Instructions for the task —
Output, verbatim and without pictures, the lines from the first line of the listing through the line containing "Shape | Lead |".
BEGIN
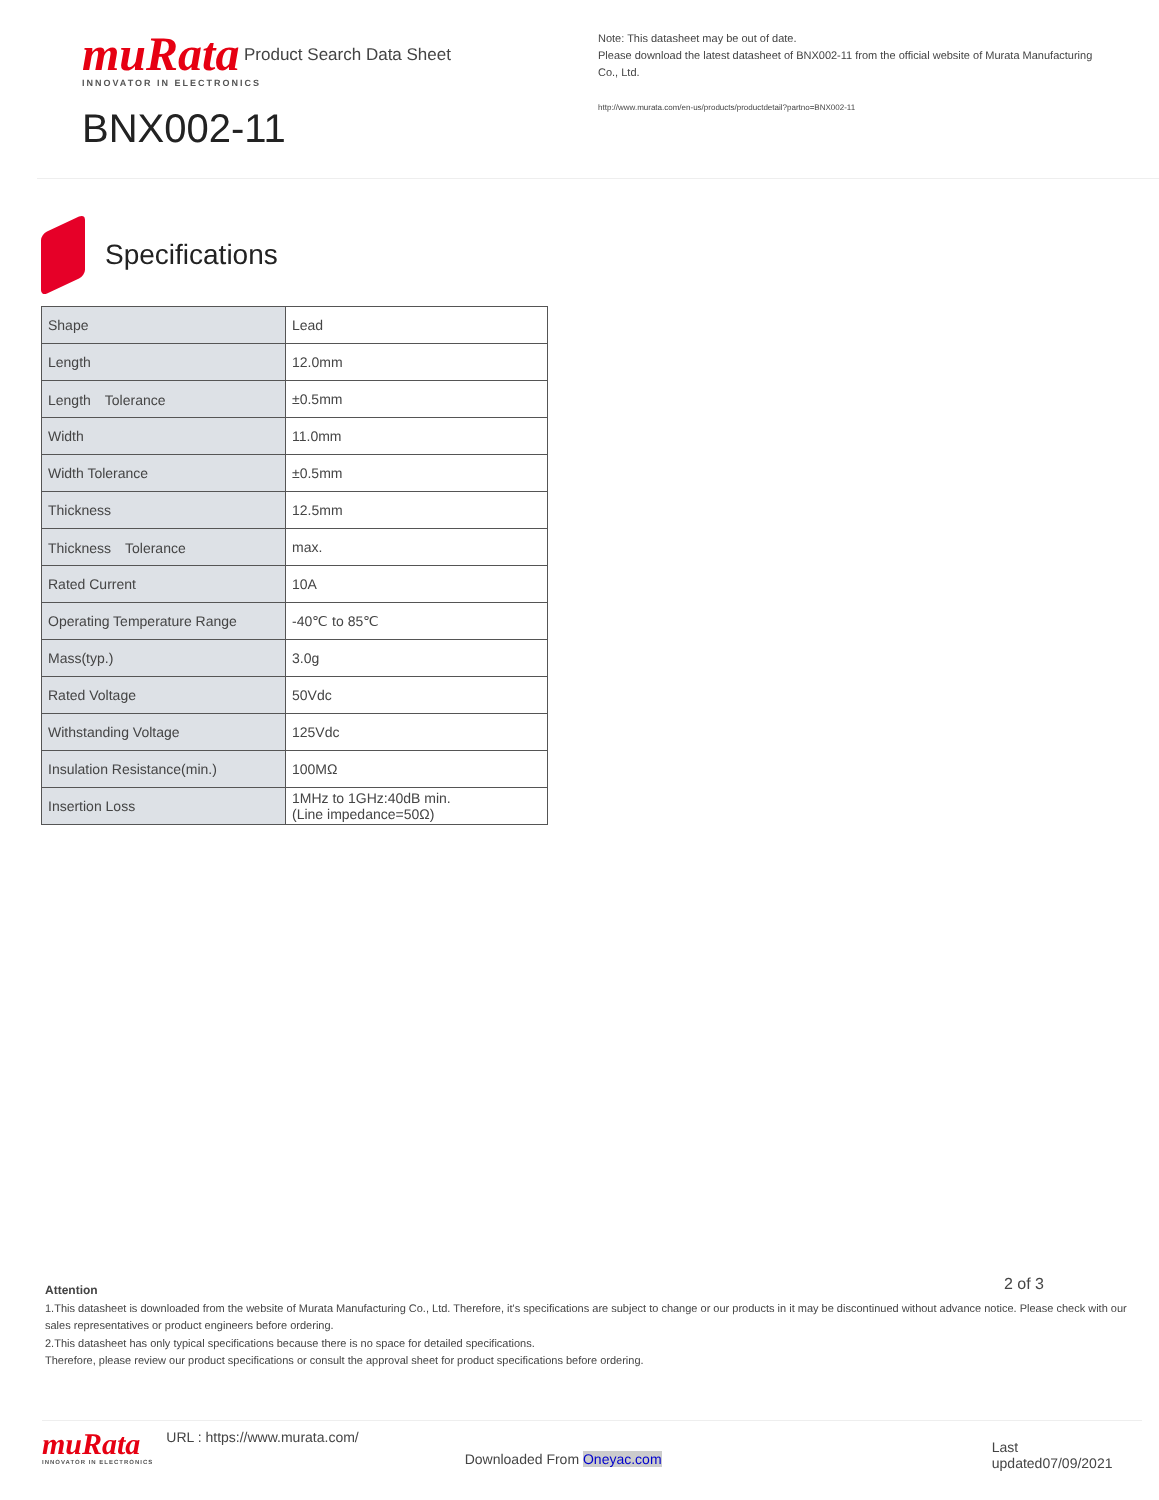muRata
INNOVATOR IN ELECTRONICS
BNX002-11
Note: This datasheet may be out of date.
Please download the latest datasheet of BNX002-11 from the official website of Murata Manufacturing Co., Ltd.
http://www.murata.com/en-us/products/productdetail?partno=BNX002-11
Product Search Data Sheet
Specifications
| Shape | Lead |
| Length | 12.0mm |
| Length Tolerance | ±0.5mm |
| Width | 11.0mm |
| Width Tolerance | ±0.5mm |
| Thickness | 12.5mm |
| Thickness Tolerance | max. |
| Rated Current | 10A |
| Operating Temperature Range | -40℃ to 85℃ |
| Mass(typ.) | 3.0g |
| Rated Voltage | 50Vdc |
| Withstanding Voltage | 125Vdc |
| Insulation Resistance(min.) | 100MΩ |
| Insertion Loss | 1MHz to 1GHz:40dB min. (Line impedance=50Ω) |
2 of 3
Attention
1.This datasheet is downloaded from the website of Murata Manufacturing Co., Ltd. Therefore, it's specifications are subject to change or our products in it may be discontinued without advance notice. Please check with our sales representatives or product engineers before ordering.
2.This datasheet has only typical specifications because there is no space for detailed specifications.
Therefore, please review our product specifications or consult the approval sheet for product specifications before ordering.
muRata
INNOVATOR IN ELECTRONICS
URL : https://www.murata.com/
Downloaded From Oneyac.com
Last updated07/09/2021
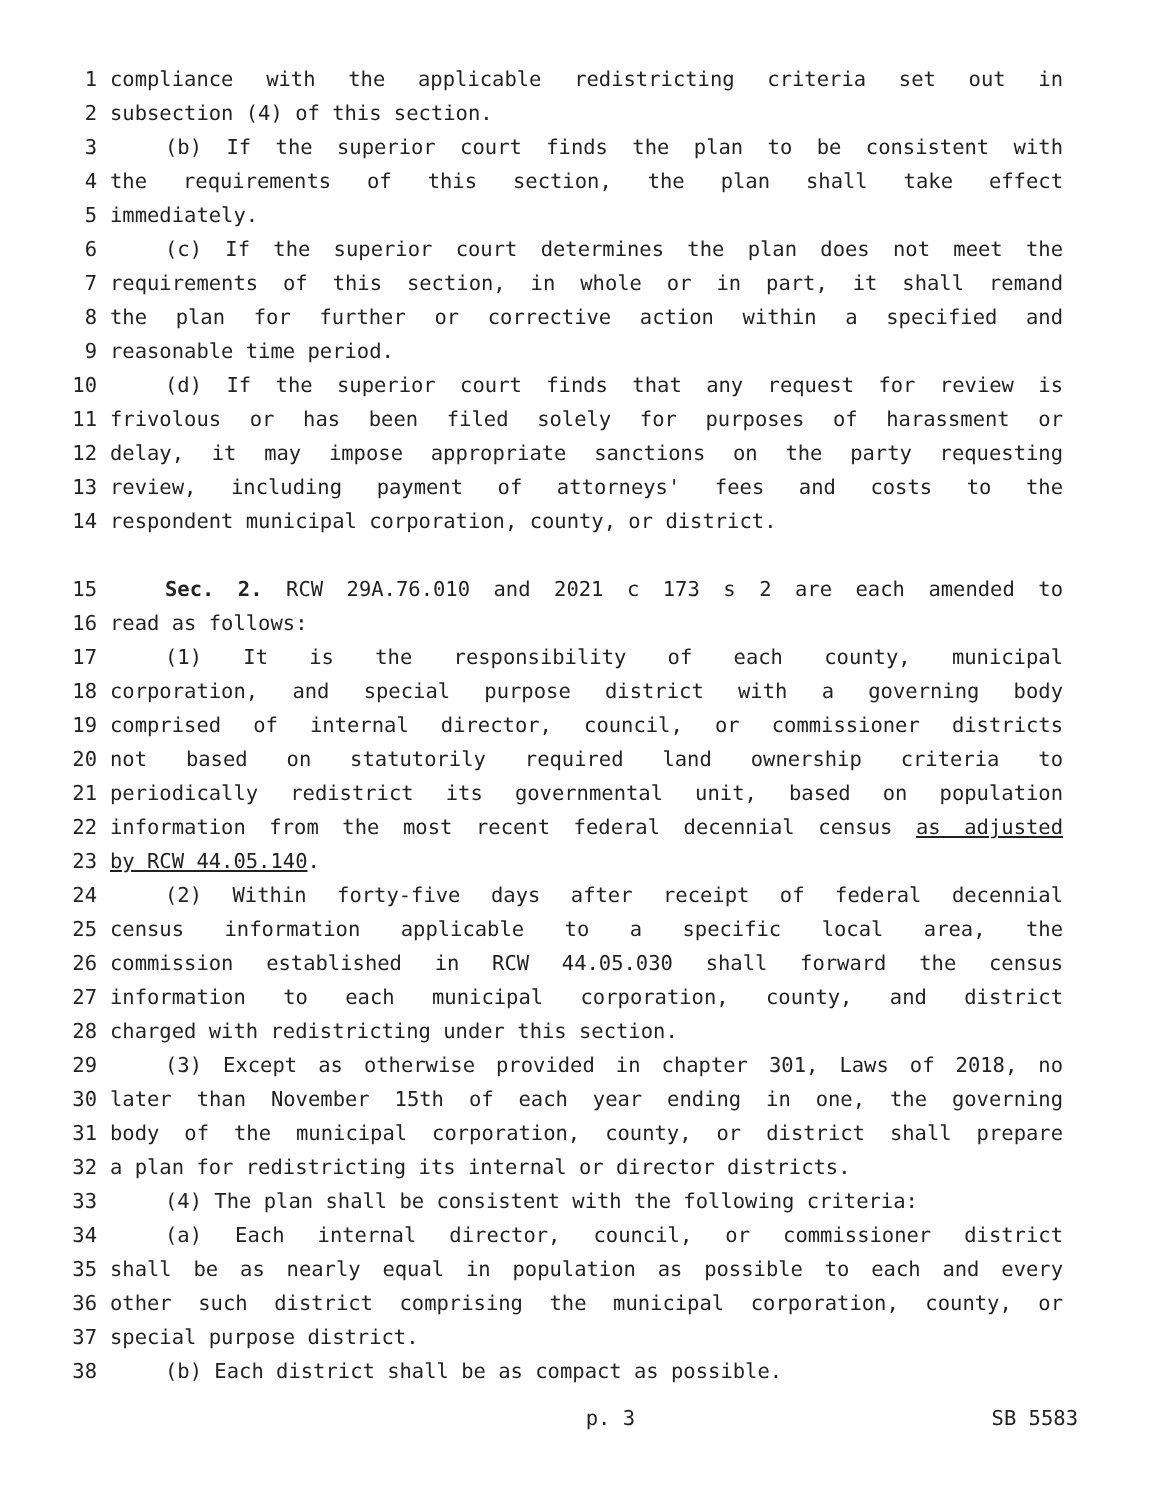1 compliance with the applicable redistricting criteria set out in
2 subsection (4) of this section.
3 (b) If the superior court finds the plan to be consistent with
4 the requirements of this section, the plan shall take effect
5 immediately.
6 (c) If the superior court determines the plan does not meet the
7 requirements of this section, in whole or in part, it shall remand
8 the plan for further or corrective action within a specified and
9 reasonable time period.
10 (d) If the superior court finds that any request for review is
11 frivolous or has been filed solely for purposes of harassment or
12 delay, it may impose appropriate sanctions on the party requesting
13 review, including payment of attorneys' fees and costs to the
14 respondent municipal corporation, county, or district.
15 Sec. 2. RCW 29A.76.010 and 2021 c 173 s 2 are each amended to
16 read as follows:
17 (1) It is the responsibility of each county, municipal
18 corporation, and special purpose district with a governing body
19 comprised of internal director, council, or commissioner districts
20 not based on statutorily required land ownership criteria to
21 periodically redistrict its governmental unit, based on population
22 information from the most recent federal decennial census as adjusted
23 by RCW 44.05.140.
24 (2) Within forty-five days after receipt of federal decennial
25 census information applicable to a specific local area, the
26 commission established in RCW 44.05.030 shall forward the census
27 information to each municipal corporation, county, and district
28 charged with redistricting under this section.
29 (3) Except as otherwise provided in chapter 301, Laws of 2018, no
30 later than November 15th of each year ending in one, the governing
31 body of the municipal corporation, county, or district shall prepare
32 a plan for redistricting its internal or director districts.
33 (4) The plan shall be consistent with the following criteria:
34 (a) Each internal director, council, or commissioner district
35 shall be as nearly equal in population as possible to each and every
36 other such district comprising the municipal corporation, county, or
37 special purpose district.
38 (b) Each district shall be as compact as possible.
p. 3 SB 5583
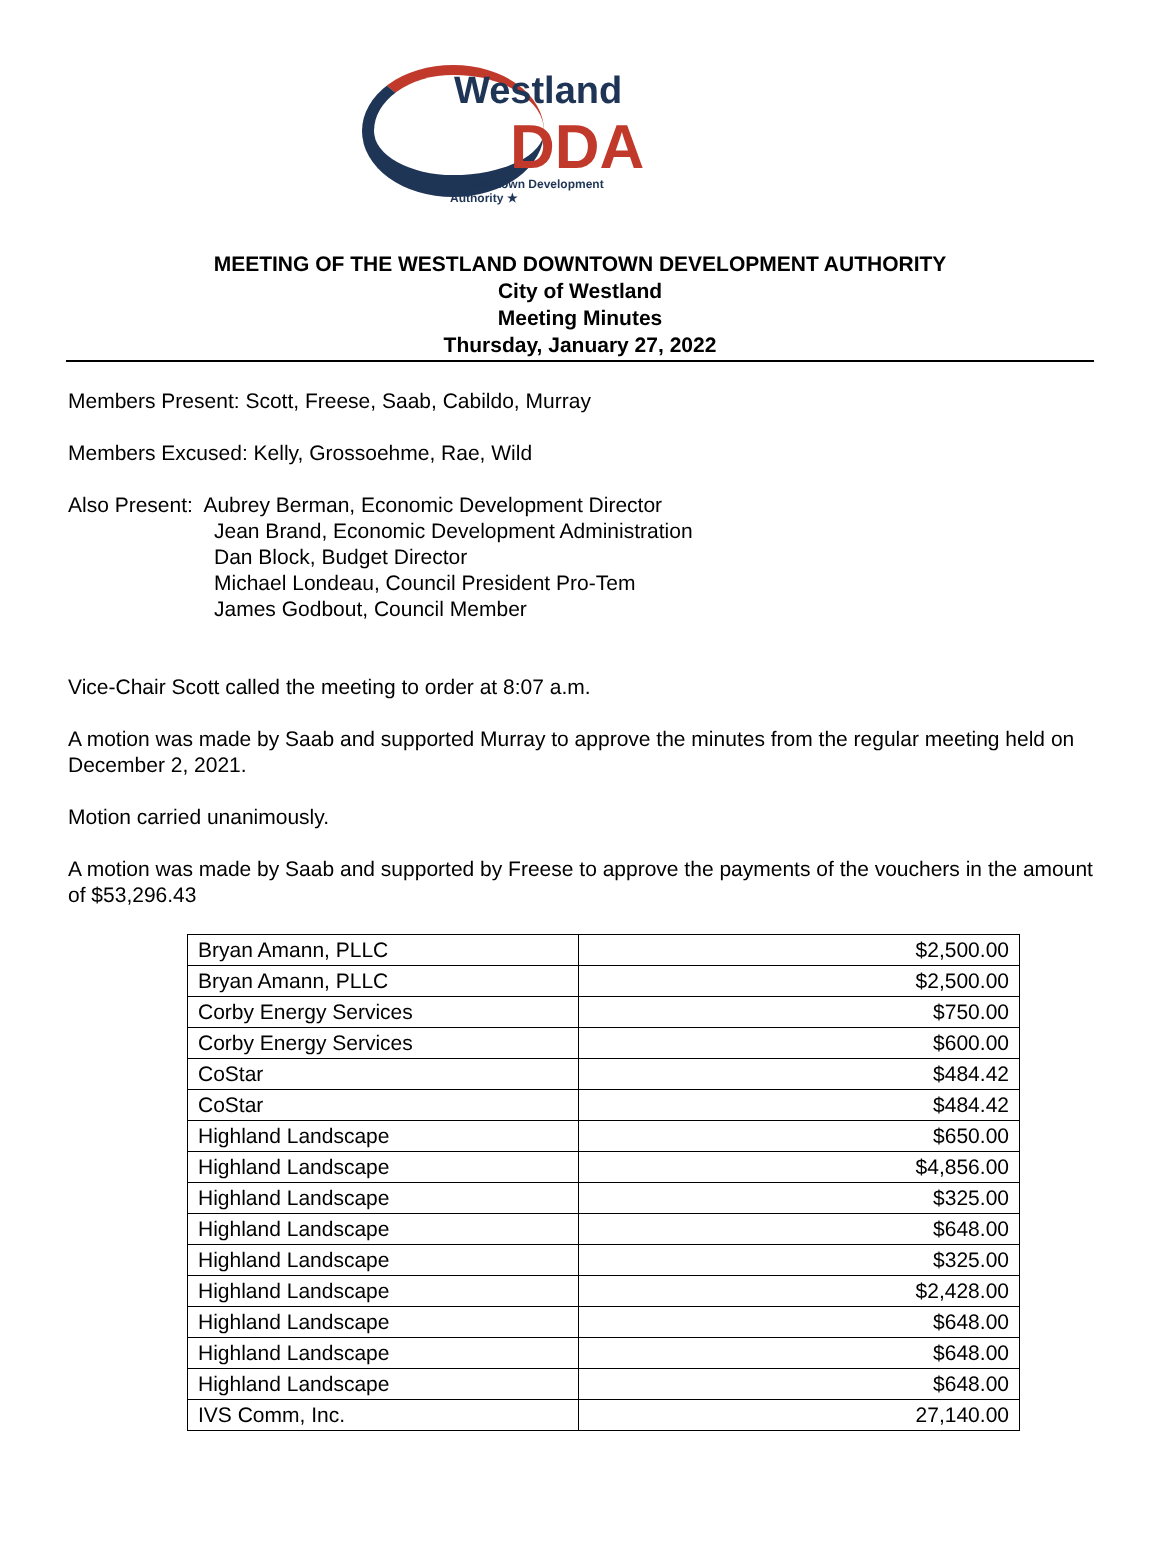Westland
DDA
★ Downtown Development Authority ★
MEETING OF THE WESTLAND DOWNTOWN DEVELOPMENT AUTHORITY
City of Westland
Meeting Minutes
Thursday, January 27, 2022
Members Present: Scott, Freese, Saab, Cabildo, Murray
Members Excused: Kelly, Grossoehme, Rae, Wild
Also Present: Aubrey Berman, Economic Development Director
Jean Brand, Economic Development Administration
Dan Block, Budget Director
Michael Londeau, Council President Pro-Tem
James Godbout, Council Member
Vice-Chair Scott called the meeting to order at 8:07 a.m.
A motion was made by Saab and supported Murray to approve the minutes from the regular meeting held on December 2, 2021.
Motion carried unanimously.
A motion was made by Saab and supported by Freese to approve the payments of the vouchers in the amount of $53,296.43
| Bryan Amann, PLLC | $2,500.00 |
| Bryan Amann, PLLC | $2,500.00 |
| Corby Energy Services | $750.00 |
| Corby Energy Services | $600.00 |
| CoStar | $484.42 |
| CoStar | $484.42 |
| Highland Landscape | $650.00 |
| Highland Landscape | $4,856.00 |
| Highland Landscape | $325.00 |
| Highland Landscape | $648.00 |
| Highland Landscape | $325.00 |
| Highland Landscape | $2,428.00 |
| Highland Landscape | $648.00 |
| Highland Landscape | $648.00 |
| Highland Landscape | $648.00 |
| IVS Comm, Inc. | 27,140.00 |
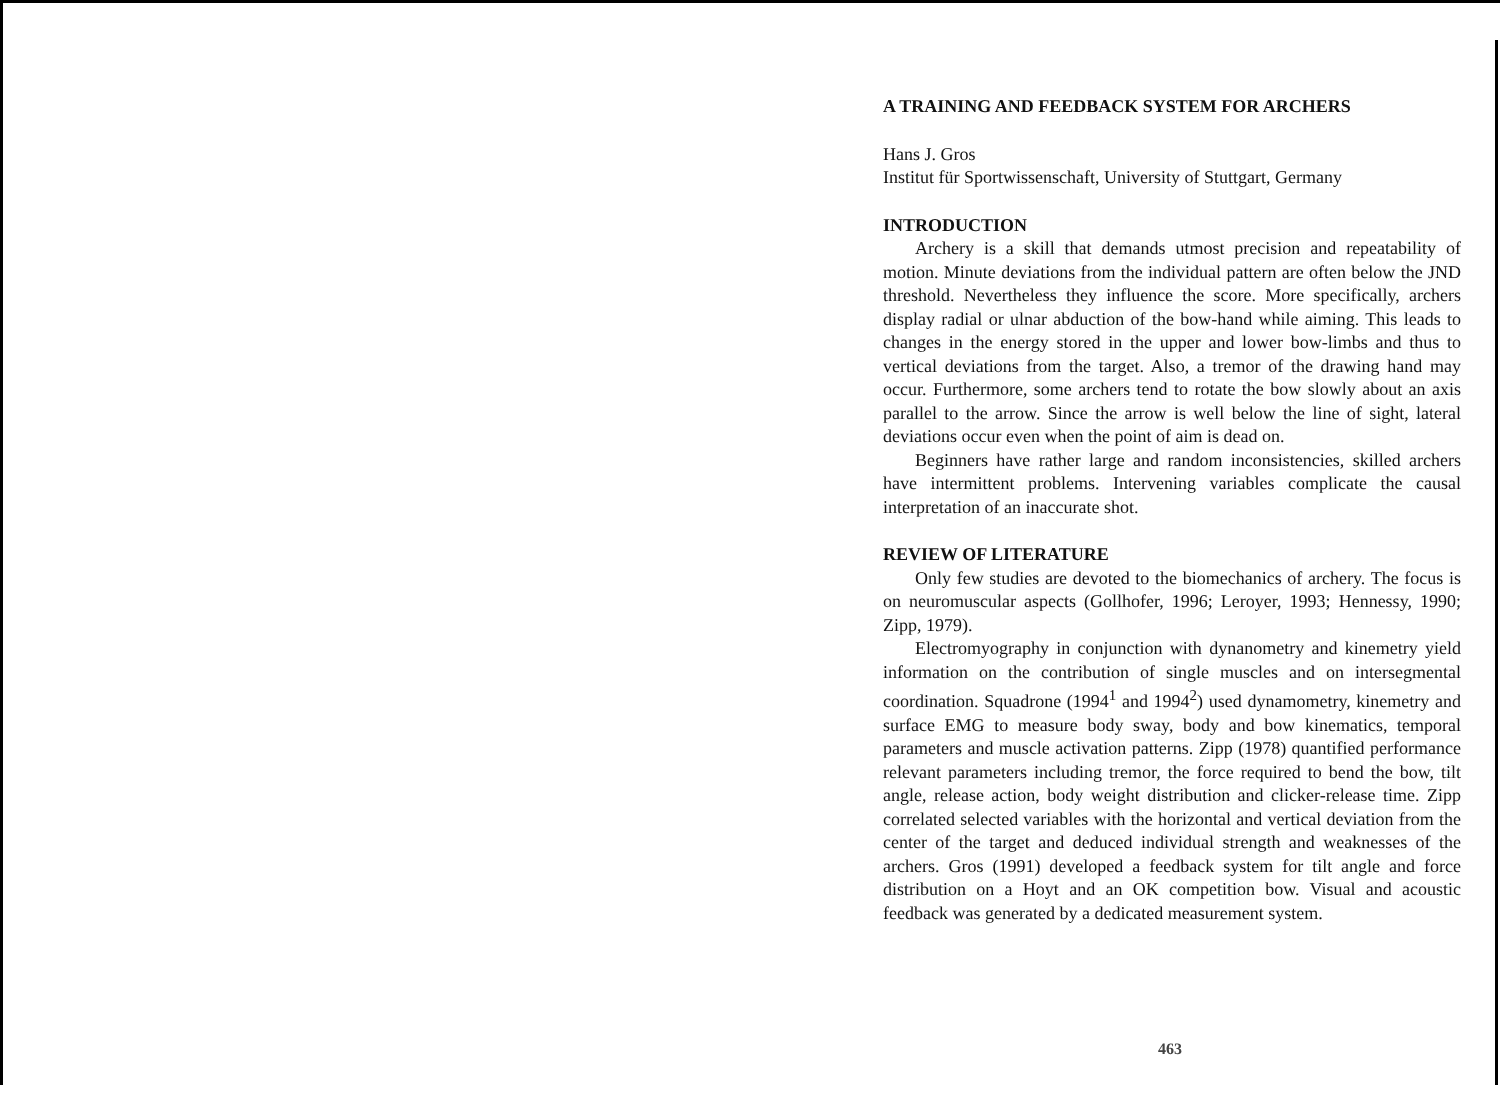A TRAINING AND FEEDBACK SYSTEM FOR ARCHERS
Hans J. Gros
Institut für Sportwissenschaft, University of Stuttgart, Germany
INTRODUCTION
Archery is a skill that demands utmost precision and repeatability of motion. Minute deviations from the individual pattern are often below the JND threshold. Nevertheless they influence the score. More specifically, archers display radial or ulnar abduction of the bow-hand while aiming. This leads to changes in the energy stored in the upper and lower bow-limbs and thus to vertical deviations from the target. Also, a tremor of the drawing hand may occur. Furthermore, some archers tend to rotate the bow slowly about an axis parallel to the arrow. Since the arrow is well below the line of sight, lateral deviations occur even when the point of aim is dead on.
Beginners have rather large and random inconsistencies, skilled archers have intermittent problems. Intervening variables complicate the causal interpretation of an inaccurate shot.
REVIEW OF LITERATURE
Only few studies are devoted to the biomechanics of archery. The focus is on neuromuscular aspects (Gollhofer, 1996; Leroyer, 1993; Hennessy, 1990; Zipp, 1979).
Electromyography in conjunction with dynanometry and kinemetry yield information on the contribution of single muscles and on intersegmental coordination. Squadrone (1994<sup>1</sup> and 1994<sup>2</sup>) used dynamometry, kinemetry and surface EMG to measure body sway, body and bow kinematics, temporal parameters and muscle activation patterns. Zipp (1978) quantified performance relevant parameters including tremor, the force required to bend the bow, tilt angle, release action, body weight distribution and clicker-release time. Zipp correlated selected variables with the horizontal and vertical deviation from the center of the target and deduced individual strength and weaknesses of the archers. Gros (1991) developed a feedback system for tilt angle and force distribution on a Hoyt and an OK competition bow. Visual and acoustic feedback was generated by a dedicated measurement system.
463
END
Task solution —
muRata
INNOVATOR IN ELECTRONICS
BNX002-11
Note: This datasheet may be out of date.
Please download the latest datasheet of BNX002-11 from the official website of Murata Manufacturing Co., Ltd.
http://www.murata.com/en-us/products/productdetail?partno=BNX002-11
Product Search Data Sheet
Specifications
| Shape | Lead |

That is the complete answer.